これだけ素晴らしい経歴の持ち主です。玉石混淆のフリーランスに比べると、さぞかし、高パフォーマンスが保証されるのだろう。
と、わたしも最初は考えておりました。
が、
蓋を開けてみれば、
必ずしもそのようなハッピーエンドにはなりませんでした。
まず、この話の前提として、
会社員の「副業」ということです。
「副業」があるならば、「本業」があります。
本業は、副業よりも多くの時間を費やします。
正社員ならば、
9時〜17時、10時〜18時、あるいは、11時19時という決められた時間の間、
決められた場所で、業務に、あたります。
8時間就業+2時間くらいの残業時間は、見ておいた方が良いでしょう。
これに、ドアツードアの通勤時間を、1時間、加えます。
ここまで書けば、もうお判りだと思います。
フリーランスの私が、
副業的な会社員の方々と、チームで一緒に働いた場合、
すべて、次の法則に当てはまりました。
副業的な会社員の方々は、本職を終えた後、あるいは、本業をしていない時に、副業をする。(当たり前の話ですね。。)
つまり、平日日中に本業をしている会社員の方々は、夜や早朝に副業をする、ことになります。
(もっとも、このような状況下でも仕事をしようという志はスゴイと思いますが。。)
フリーランスである私は、
お客さんの就業時間である平日日中に合わせるように、
平日日中に稼働していました。
平日日中は、お客さんやチームのフリーランスの方々と常時連絡を取り合いながら、
業務を進めていました。
一方で、副業で参画されている会社員の方々には、
平日日中、一切、連絡が付きませんでした。
その代わり、早朝に、着信やチャット履歴が大量に入っています。
受信時間は、深夜2時から4時くらいです。
朝、8時くらいに折り返し、電話をかけるなりチャットの返信をするのですが、もう連絡が付かなくなっています。
それから、また日中連絡が付かなくなり、次の返答は日付が変わりお客さんもチームのメンバーも私も、眠っている深夜にやってくる、
というデッドロックのようなループに陥ります。
すると、どうなるか。
想像は、容易いと思います。
副業的な会社員の方だけ、進捗が芳しくなくなりました。
業務委託契約なので、成果が出せないのは、当人の責任ということになります。
しかし、チームで開発を進めている為、仕事の性質上、他の方と連携が必要な場合も発生します。
すると、一人の問題がチーム全体の問題をもたらすということも、往々にして生じます。
現に、この副業的な会社員の進捗遅延を、私や他のメンバーで、カバーしていました。
当然、気分のいいものではありません。
或る日の夜のことです。
私の自宅件事務所の玄関のチャイムとドアを叩く音によって、
私は叩き起こされました。
時計は、夜中の2時でした。
玄関ドアの小さな穴を覗くと、件の副業的な会社員の方でした。
近所迷惑を考えて、そろりと扉を開けると、隙間から夜の空気が頬を撫でるのも忘れさせるほどに、激昂しています。
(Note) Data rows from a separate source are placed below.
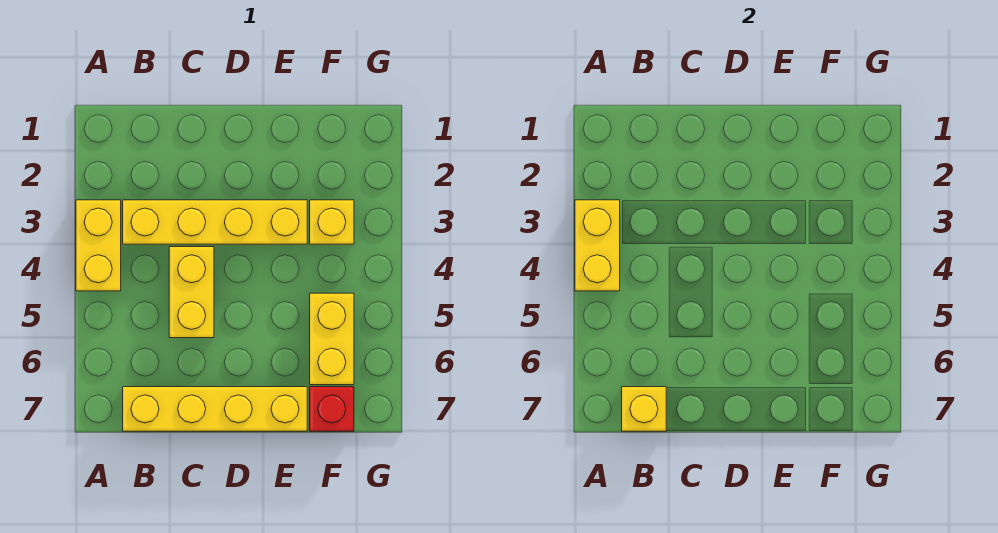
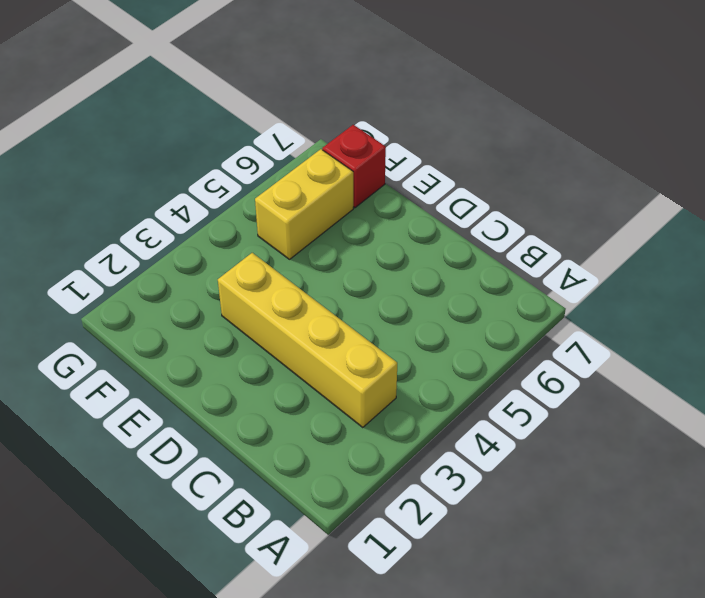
none -> yellow 1x2 brick [76,200,121,291]
none -> yellow 1x4 brick [123,387,307,431]

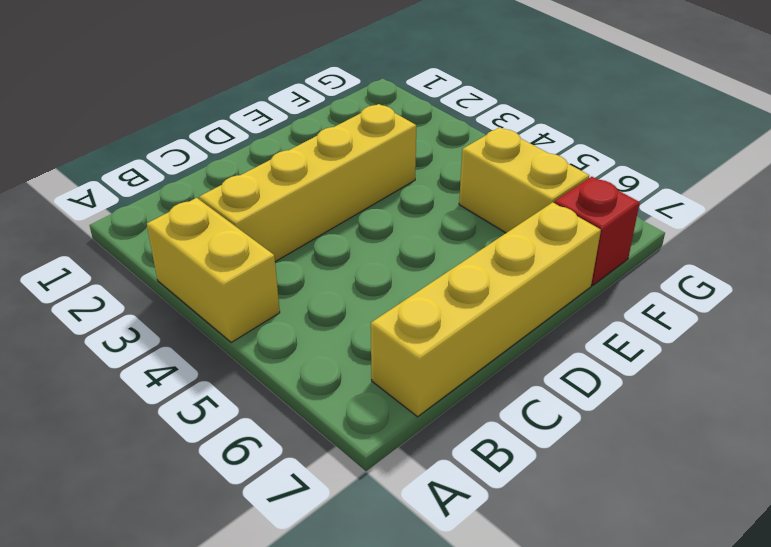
none -> yellow 1x2 brick [169,247,214,338]
none -> yellow 1x1 brick [310,200,354,244]

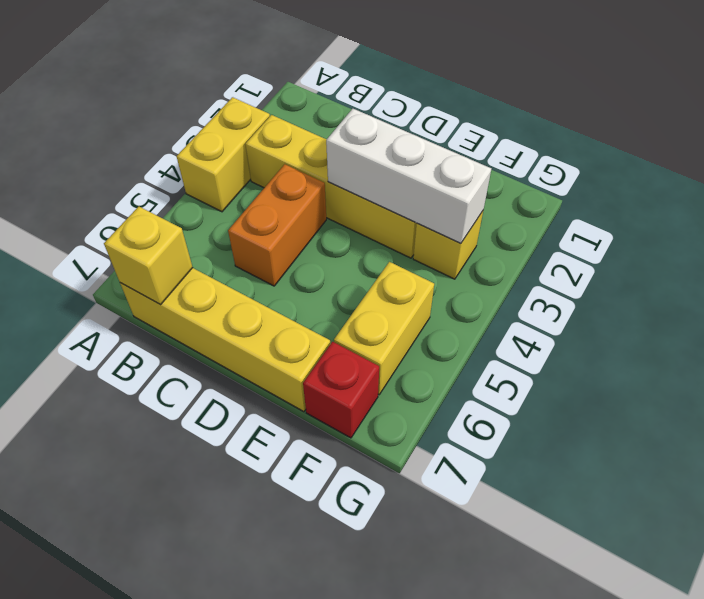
orange 1x2 brick [228,164,326,286] -> yellow 1x2 brick [169,247,214,338]
white 1x3 brick [326,109,491,244] -> none
none -> yellow 1x2 brick [575,200,620,291]

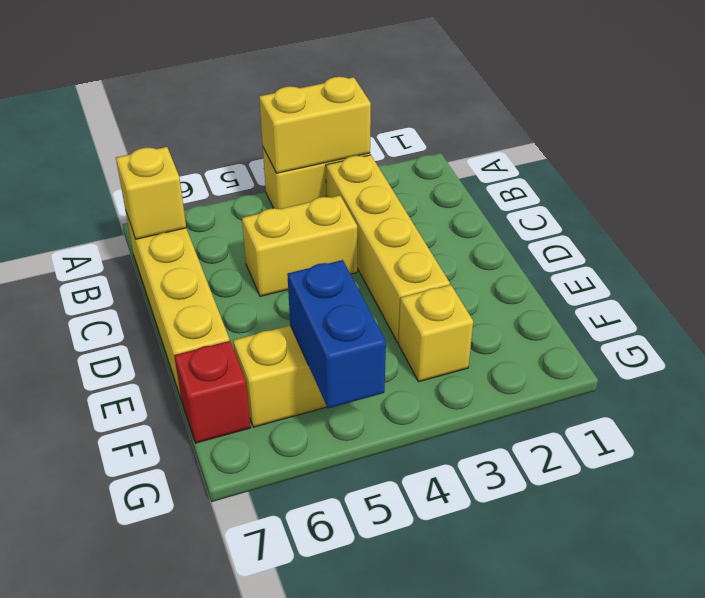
blue 1x2 brick [287,260,386,408] -> none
「なんでお前は、おれが何度も電話しているのに、出ないんだ」
そして、この男、スマホを取り出して03から始まるお客さんの会社に、電話を掛け始めました。
耳にスマホを当て、眉間に皺を寄せています。
「なんで、電話に出ねーんだ」
と大声をあげました。
繰り返しますが、時刻は、夜中の2時です。
私は、
「連絡がつかないとは心外だ。日中に連絡をしても一切連絡がつかないのはそちらではないか」
くらいのことは言いました。
すると、
「仕事とは命をかけてやるものだ。俺は仕事に命をかけている。24時間、寝ずに仕事のことだけを考えて人生を生きている」
と言い返され、より一層、激昂する始末でした。
私の住んでいるマンションのすぐ近くに交番があります。
深夜に近所迷惑なので、そこに向かいました。
すると、会社員は、踵を返し、どこかに行ってしまいました。
恐らく、タクシーを拾って自宅に戻ってのかと。
私は、夜中の3時前に、なんでこんな目に合わなければいけないんだと、呆然としました。
結局、この会社員は、連絡がつかなくなってしまいました。
経歴は優秀だったそうです。
このような御方は極端ですが、
他の案件でも、副業的な会社員の方と連絡が取りづらくなるという、不具合は少なくありませんでした。
上記で挙げた副業的な会社員の方は、
所詮は、副業、という理由で、
副業という扱いの仕事を、軽く見ている節があるのかもしれませんね。。
もちろん、みんながみんな、こんないい加減な人ではないことは、申し添えておきます。
それにしても、この御方、いつ眠っていたんだろう。。